(Dataset)
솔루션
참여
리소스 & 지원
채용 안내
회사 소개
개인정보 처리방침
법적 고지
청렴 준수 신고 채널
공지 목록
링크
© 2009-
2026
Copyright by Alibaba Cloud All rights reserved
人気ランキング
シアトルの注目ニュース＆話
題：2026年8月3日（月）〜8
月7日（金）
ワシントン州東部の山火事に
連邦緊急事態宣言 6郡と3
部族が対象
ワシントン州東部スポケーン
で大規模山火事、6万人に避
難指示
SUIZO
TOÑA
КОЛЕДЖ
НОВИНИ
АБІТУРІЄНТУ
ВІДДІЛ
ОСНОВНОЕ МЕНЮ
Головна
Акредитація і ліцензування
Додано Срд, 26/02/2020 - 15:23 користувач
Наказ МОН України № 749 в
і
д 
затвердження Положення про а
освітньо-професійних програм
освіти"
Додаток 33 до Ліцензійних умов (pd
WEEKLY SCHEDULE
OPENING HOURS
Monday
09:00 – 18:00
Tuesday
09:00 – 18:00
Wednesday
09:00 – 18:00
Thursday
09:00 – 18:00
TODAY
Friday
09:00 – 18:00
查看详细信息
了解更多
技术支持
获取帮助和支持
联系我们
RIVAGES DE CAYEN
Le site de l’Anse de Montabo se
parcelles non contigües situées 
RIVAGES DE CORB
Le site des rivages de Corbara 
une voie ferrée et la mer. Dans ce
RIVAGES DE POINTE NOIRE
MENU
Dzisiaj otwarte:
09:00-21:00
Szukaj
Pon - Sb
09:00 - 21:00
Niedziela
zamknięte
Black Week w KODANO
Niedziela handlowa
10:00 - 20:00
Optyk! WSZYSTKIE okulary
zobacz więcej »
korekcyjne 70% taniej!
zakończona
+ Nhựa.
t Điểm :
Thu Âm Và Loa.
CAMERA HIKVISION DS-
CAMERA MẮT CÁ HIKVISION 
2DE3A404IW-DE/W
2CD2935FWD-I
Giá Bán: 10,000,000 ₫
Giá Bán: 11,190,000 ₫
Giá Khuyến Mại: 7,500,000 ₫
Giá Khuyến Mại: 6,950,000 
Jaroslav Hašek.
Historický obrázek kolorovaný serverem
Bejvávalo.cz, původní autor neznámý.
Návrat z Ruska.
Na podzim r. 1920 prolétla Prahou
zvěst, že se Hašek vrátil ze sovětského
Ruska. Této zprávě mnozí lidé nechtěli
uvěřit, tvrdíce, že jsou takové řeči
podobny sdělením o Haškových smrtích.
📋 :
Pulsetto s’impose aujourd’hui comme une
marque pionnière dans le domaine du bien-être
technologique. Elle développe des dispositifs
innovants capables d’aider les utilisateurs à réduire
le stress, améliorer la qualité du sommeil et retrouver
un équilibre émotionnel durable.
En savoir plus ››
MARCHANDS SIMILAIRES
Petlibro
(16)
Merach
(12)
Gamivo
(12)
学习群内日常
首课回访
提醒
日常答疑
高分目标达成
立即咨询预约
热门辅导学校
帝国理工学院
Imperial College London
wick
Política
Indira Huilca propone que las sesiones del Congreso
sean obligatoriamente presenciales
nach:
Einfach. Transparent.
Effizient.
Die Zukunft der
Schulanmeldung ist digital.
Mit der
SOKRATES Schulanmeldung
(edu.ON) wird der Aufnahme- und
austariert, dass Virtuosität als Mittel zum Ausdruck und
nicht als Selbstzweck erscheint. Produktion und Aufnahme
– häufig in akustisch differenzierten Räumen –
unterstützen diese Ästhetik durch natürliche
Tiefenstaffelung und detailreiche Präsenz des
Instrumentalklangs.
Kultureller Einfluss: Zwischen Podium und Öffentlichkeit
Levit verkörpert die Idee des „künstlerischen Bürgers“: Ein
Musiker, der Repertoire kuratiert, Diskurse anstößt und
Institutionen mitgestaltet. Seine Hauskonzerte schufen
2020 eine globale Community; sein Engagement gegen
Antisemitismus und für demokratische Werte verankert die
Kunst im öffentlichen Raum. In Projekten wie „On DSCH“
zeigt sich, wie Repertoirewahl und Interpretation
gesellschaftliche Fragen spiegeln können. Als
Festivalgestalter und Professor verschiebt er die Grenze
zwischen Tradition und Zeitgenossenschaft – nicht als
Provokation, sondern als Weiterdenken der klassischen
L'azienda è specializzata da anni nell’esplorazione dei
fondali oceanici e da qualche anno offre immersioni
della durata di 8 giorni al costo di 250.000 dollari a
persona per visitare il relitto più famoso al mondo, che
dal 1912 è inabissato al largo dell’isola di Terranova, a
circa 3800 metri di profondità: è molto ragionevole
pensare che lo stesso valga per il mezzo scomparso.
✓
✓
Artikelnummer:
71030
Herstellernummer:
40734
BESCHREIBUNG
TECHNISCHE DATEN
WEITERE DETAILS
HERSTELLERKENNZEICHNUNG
(End Dataset)
In full and without alteration, write out the data above.

솔루션
참여
리소스 & 지원
채용 안내
회사 소개
개인정보 처리방침
법적 고지
청렴 준수 신고 채널
공지 목록
링크
© 2009-
2026
Copyright by Alibaba Cloud All rights reserved
人気ランキング
シアトルの注目ニュース＆話
題：2026年8月3日（月）〜8
月7日（金）
ワシントン州東部の山火事に
連邦緊急事態宣言 6郡と3
部族が対象
ワシントン州東部スポケーン
で大規模山火事、6万人に避
難指示
SUIZO
TOÑA
КОЛЕДЖ
НОВИНИ
АБІТУРІЄНТУ
ВІДДІЛ
ОСНОВНОЕ МЕНЮ
Головна
Акредитація і ліцензування
Додано Срд, 26/02/2020 - 15:23 користувач
Наказ МОН України № 749 в
і
д 
затвердження Положення про а
освітньо-професійних програм
освіти"
Додаток 33 до Ліцензійних умов (pd
WEEKLY SCHEDULE
OPENING HOURS
Monday
09:00 – 18:00
Tuesday
09:00 – 18:00
Wednesday
09:00 – 18:00
Thursday
09:00 – 18:00
TODAY
Friday
09:00 – 18:00
查看详细信息
了解更多
技术支持
获取帮助和支持
联系我们
RIVAGES DE CAYEN
Le site de l’Anse de Montabo se
parcelles non contigües situées 
RIVAGES DE CORB
Le site des rivages de Corbara 
une voie ferrée et la mer. Dans ce
RIVAGES DE POINTE NOIRE
MENU
Dzisiaj otwarte:
09:00-21:00
Szukaj
Pon - Sb
09:00 - 21:00
Niedziela
zamknięte
Black Week w KODANO
Niedziela handlowa
10:00 - 20:00
Optyk! WSZYSTKIE okulary
zobacz więcej »
korekcyjne 70% taniej!
zakończona
+ Nhựa.
t Điểm :
Thu Âm Và Loa.
CAMERA HIKVISION DS-
CAMERA MẮT CÁ HIKVISION 
2DE3A404IW-DE/W
2CD2935FWD-I
Giá Bán: 10,000,000 ₫
Giá Bán: 11,190,000 ₫
Giá Khuyến Mại: 7,500,000 ₫
Giá Khuyến Mại: 6,950,000 
Jaroslav Hašek.
Historický obrázek kolorovaný serverem
Bejvávalo.cz, původní autor neznámý.
Návrat z Ruska.
Na podzim r. 1920 prolétla Prahou
zvěst, že se Hašek vrátil ze sovětského
Ruska. Této zprávě mnozí lidé nechtěli
uvěřit, tvrdíce, že jsou takové řeči
podobny sdělením o Haškových smrtích.
📋 :
Pulsetto s’impose aujourd’hui comme une
marque pionnière dans le domaine du bien-être
technologique. Elle développe des dispositifs
innovants capables d’aider les utilisateurs à réduire
le stress, améliorer la qualité du sommeil et retrouver
un équilibre émotionnel durable.
En savoir plus ››
MARCHANDS SIMILAIRES
Petlibro
(16)
Merach
(12)
Gamivo
(12)
学习群内日常
首课回访
提醒
日常答疑
高分目标达成
立即咨询预约
热门辅导学校
帝国理工学院
Imperial College London
wick
Política
Indira Huilca propone que las sesiones del Congreso
sean obligatoriamente presenciales
nach:
Einfach. Transparent.
Effizient.
Die Zukunft der
Schulanmeldung ist digital.
Mit der
SOKRATES Schulanmeldung
(edu.ON) wird der Aufnahme- und
austariert, dass Virtuosität als Mittel zum Ausdruck und
nicht als Selbstzweck erscheint. Produktion und Aufnahme
– häufig in akustisch differenzierten Räumen –
unterstützen diese Ästhetik durch natürliche
Tiefenstaffelung und detailreiche Präsenz des
Instrumentalklangs.
Kultureller Einfluss: Zwischen Podium und Öffentlichkeit
Levit verkörpert die Idee des „künstlerischen Bürgers“: Ein
Musiker, der Repertoire kuratiert, Diskurse anstößt und
Institutionen mitgestaltet. Seine Hauskonzerte schufen
2020 eine globale Community; sein Engagement gegen
Antisemitismus und für demokratische Werte verankert die
Kunst im öffentlichen Raum. In Projekten wie „On DSCH“
zeigt sich, wie Repertoirewahl und Interpretation
gesellschaftliche Fragen spiegeln können. Als
Festivalgestalter und Professor verschiebt er die Grenze
zwischen Tradition und Zeitgenossenschaft – nicht als
Provokation, sondern als Weiterdenken der klassischen
L'azienda è specializzata da anni nell’esplorazione dei
fondali oceanici e da qualche anno offre immersioni
della durata di 8 giorni al costo di 250.000 dollari a
persona per visitare il relitto più famoso al mondo, che
dal 1912 è inabissato al largo dell’isola di Terranova, a
circa 3800 metri di profondità: è molto ragionevole
pensare che lo stesso valga per il mezzo scomparso.
✓
✓
Artikelnummer:
71030
Herstellernummer:
40734
BESCHREIBUNG
TECHNISCHE DATEN
WEITERE DETAILS
HERSTELLERKENNZEICHNUNG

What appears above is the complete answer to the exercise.